** Your goal **
Please copy every line of the listing below word for word, leaving nothing out and changing nothing.

====================

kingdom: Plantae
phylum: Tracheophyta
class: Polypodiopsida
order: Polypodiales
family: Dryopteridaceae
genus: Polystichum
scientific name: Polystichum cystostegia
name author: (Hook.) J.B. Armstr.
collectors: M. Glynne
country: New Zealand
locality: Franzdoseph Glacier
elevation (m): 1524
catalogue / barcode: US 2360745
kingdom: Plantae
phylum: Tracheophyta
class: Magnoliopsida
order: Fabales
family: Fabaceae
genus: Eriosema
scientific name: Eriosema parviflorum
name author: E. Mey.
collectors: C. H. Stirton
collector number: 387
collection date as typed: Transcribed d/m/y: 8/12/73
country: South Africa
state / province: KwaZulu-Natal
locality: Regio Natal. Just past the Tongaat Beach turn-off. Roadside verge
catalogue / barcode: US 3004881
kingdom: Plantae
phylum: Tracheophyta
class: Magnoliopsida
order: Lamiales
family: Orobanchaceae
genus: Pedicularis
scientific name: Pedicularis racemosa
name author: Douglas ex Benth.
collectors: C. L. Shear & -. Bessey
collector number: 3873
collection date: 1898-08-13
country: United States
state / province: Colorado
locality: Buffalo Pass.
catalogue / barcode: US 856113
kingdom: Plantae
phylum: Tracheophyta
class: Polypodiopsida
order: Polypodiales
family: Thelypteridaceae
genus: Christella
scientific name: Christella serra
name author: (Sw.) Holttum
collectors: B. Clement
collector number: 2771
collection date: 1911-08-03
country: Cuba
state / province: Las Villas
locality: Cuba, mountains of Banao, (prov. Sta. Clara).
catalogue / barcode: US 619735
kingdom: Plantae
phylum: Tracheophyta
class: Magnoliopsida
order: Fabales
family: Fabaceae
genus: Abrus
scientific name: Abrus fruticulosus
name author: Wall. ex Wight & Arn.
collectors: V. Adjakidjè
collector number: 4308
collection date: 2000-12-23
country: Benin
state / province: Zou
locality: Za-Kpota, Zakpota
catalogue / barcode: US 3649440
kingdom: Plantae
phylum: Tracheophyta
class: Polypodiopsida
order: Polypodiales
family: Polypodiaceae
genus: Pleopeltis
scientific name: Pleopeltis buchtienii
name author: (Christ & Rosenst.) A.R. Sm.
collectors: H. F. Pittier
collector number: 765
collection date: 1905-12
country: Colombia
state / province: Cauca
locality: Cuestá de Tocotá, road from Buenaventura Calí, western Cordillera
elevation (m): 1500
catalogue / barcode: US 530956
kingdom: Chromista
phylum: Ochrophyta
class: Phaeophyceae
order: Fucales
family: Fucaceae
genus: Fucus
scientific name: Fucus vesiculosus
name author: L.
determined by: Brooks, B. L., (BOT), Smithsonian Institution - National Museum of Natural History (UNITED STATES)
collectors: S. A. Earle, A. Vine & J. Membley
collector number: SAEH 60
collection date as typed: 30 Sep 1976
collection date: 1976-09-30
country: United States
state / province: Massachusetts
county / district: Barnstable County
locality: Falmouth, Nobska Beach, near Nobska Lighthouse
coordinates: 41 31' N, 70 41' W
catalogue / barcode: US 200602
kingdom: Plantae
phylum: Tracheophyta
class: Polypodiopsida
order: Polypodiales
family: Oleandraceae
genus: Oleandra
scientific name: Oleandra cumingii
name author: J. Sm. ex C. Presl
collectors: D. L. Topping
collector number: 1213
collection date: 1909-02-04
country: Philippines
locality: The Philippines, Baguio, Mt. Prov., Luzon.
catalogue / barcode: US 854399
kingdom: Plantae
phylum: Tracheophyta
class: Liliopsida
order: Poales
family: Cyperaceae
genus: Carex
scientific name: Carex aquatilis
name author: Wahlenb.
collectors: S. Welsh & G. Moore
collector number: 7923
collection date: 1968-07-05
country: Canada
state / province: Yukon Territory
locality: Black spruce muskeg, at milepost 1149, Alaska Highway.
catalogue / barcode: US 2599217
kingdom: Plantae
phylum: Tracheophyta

====================

** Solution **
kingdom: Plantae
phylum: Tracheophyta
class: Polypodiopsida
order: Polypodiales
family: Dryopteridaceae
genus: Polystichum
scientific name: Polystichum cystostegia
name author: (Hook.) J.B. Armstr.
collectors: M. Glynne
country: New Zealand
locality: Franzdoseph Glacier
elevation (m): 1524
catalogue / barcode: US 2360745
kingdom: Plantae
phylum: Tracheophyta
class: Magnoliopsida
order: Fabales
family: Fabaceae
genus: Eriosema
scientific name: Eriosema parviflorum
name author: E. Mey.
collectors: C. H. Stirton
collector number: 387
collection date as typed: Transcribed d/m/y: 8/12/73
country: South Africa
state / province: KwaZulu-Natal
locality: Regio Natal. Just past the Tongaat Beach turn-off. Roadside verge
catalogue / barcode: US 3004881
kingdom: Plantae
phylum: Tracheophyta
class: Magnoliopsida
order: Lamiales
family: Orobanchaceae
genus: Pedicularis
scientific name: Pedicularis racemosa
name author: Douglas ex Benth.
collectors: C. L. Shear & -. Bessey
collector number: 3873
collection date: 1898-08-13
country: United States
state / province: Colorado
locality: Buffalo Pass.
catalogue / barcode: US 856113
kingdom: Plantae
phylum: Tracheophyta
class: Polypodiopsida
order: Polypodiales
family: Thelypteridaceae
genus: Christella
scientific name: Christella serra
name author: (Sw.) Holttum
collectors: B. Clement
collector number: 2771
collection date: 1911-08-03
country: Cuba
state / province: Las Villas
locality: Cuba, mountains of Banao, (prov. Sta. Clara).
catalogue / barcode: US 619735
kingdom: Plantae
phylum: Tracheophyta
class: Magnoliopsida
order: Fabales
family: Fabaceae
genus: Abrus
scientific name: Abrus fruticulosus
name author: Wall. ex Wight & Arn.
collectors: V. Adjakidjè
collector number: 4308
collection date: 2000-12-23
country: Benin
state / province: Zou
locality: Za-Kpota, Zakpota
catalogue / barcode: US 3649440
kingdom: Plantae
phylum: Tracheophyta
class: Polypodiopsida
order: Polypodiales
family: Polypodiaceae
genus: Pleopeltis
scientific name: Pleopeltis buchtienii
name author: (Christ & Rosenst.) A.R. Sm.
collectors: H. F. Pittier
collector number: 765
collection date: 1905-12
country: Colombia
state / province: Cauca
locality: Cuestá de Tocotá, road from Buenaventura Calí, western Cordillera
elevation (m): 1500
catalogue / barcode: US 530956
kingdom: Chromista
phylum: Ochrophyta
class: Phaeophyceae
order: Fucales
family: Fucaceae
genus: Fucus
scientific name: Fucus vesiculosus
name author: L.
determined by: Brooks, B. L., (BOT), Smithsonian Institution - National Museum of Natural History (UNITED STATES)
collectors: S. A. Earle, A. Vine & J. Membley
collector number: SAEH 60
collection date as typed: 30 Sep 1976
collection date: 1976-09-30
country: United States
state / province: Massachusetts
county / district: Barnstable County
locality: Falmouth, Nobska Beach, near Nobska Lighthouse
coordinates: 41 31' N, 70 41' W
catalogue / barcode: US 200602
kingdom: Plantae
phylum: Tracheophyta
class: Polypodiopsida
order: Polypodiales
family: Oleandraceae
genus: Oleandra
scientific name: Oleandra cumingii
name author: J. Sm. ex C. Presl
collectors: D. L. Topping
collector number: 1213
collection date: 1909-02-04
country: Philippines
locality: The Philippines, Baguio, Mt. Prov., Luzon.
catalogue / barcode: US 854399
kingdom: Plantae
phylum: Tracheophyta
class: Liliopsida
order: Poales
family: Cyperaceae
genus: Carex
scientific name: Carex aquatilis
name author: Wahlenb.
collectors: S. Welsh & G. Moore
collector number: 7923
collection date: 1968-07-05
country: Canada
state / province: Yukon Territory
locality: Black spruce muskeg, at milepost 1149, Alaska Highway.
catalogue / barcode: US 2599217
kingdom: Plantae
phylum: Tracheophyta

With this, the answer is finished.